The appeal of Call of Cthulhu and the worlds of Lovecraft has never been stronger. Everywhere you seem to look nowadays there’s Cthulhu masks, Cthulhu cakes and even Cthulhu Cosplay (loving those tentacles ladies). You name it, someone’s invoking it and slapping Cthulhu’s name all over it.
Cthulhu-based fiction continues to run rampant and grows ever stronger (just like the lurker beneath the waves himself) so I thought it would be an interesting idea to talk to fellow sci-fi and fantasy writers who work in the field, so we could learn more about each other’s work and explore the strange burden we share. It’s a lonely path sometimes, that of the itinerant scribbler confronting horrors on the page and in the mind and it’s always helpful and insightful to see how fellow obsessives cope/don’t go completely insane.
I thought we might even have some kind of fancy name or handle like the League of Cthulhu, a good cover to explore and publicise each other’s work. If that description fits you and you’d like to submit to the Houlihan interview treatment, use the contact section to mail me and get involved (I promise to be gentle)!
So to kick things off it’s with great pleasure I welcome fellow Cthulhu fictioneer, colleague, friend and all around top bloke David J Rodger as the first guest to my humble little corner of the internet.
David’s been writing since 1996, publishing novels, short stories and even a whole RPG system called Yellow Dawn: The Age of Hastur.
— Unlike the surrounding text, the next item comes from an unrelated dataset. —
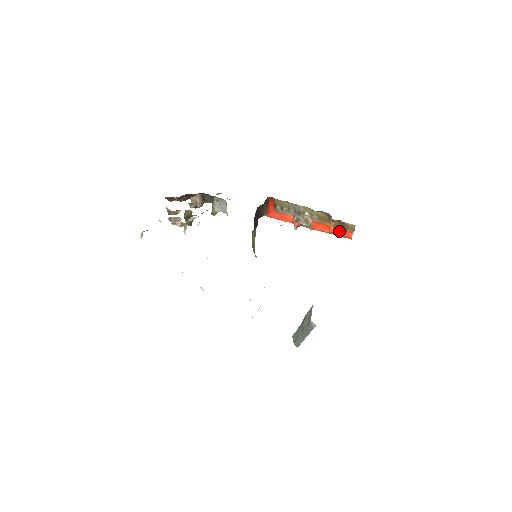
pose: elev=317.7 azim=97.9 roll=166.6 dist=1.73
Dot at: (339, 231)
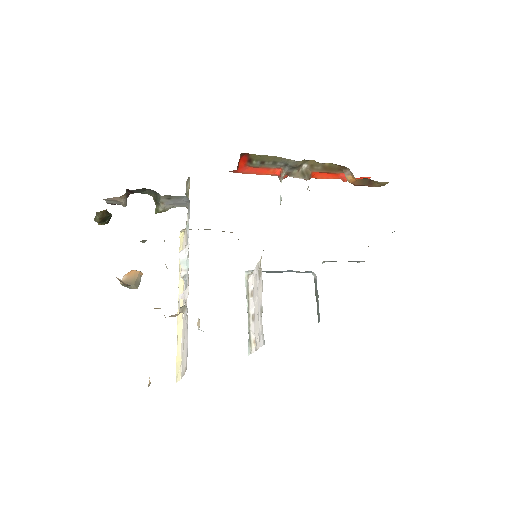
Dot at: occluded
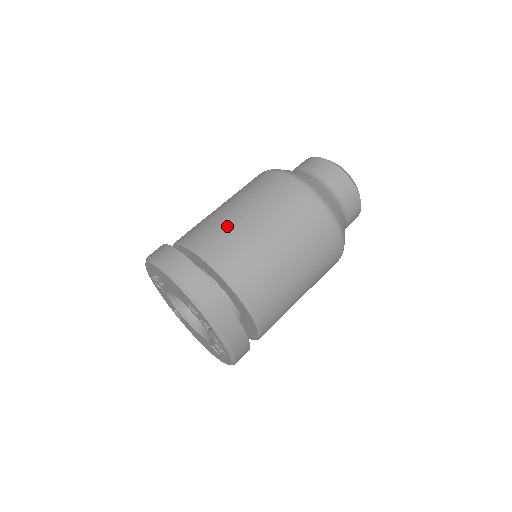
For dark, macabre and universally excellent sci-fi and dark fantasy, you should certainly out his work over at both the David J Rodger official site and his personal blog to experience his own unique and compelling blend of fiction.
So in the first part of this interview, we’re going to focus on David’s work and amongst many fascinating insights we discuss origin story, how the modern writer approaches Lovecraft’s darker side, David’s exacting writing methods and explore the dark post-apocalyptic world of Yellow Dawn.
Part two will follow next week and there’ll be some very special prizes on offer, signed by the man himself, if you’d like to tune in.
But for now, on with the words, let’s get cracking.
JH: How did you first get into writing? Why did you choose to write within the mythos?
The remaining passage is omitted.